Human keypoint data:
++++++++

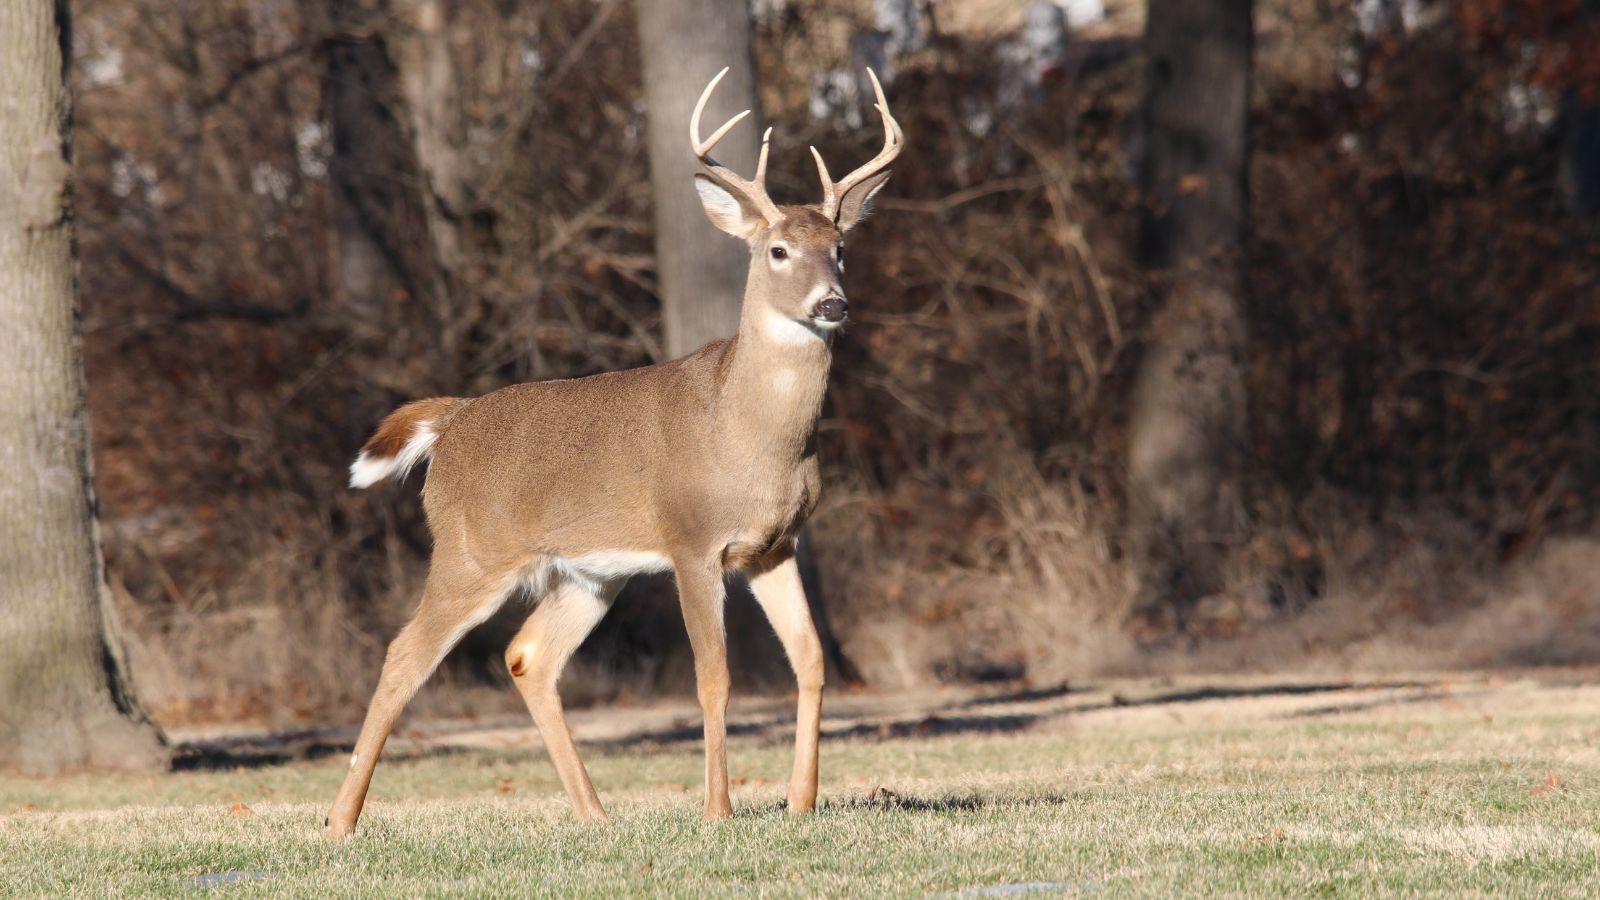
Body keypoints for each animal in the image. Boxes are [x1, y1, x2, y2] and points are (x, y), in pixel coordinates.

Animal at [325, 67, 902, 840]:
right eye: (777, 251)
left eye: (840, 248)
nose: (832, 303)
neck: (754, 438)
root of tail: (451, 422)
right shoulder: (692, 540)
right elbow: (713, 677)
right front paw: (718, 810)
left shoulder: (776, 545)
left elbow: (809, 660)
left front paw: (800, 801)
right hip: (471, 552)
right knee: (403, 656)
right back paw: (340, 822)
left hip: (589, 574)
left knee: (528, 655)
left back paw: (594, 813)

++++++++

Leave the pictures out and write out every entry exactly as given.

Body keypoints for each animal in the image. Boxes are [x1, y1, x2, y2] and points are (x, y), in pixel coordinates.

Animal at [325, 67, 902, 840]:
right eye: (777, 251)
left eye: (840, 248)
nose: (832, 303)
neck: (754, 438)
root of tail: (451, 422)
right shoulder: (692, 540)
right elbow: (713, 677)
right front paw: (718, 810)
left shoulder: (776, 545)
left elbow: (809, 660)
left front paw: (800, 801)
right hip: (471, 552)
right knee: (403, 656)
right back paw: (340, 822)
left hip: (589, 574)
left knee: (528, 655)
left back paw: (594, 813)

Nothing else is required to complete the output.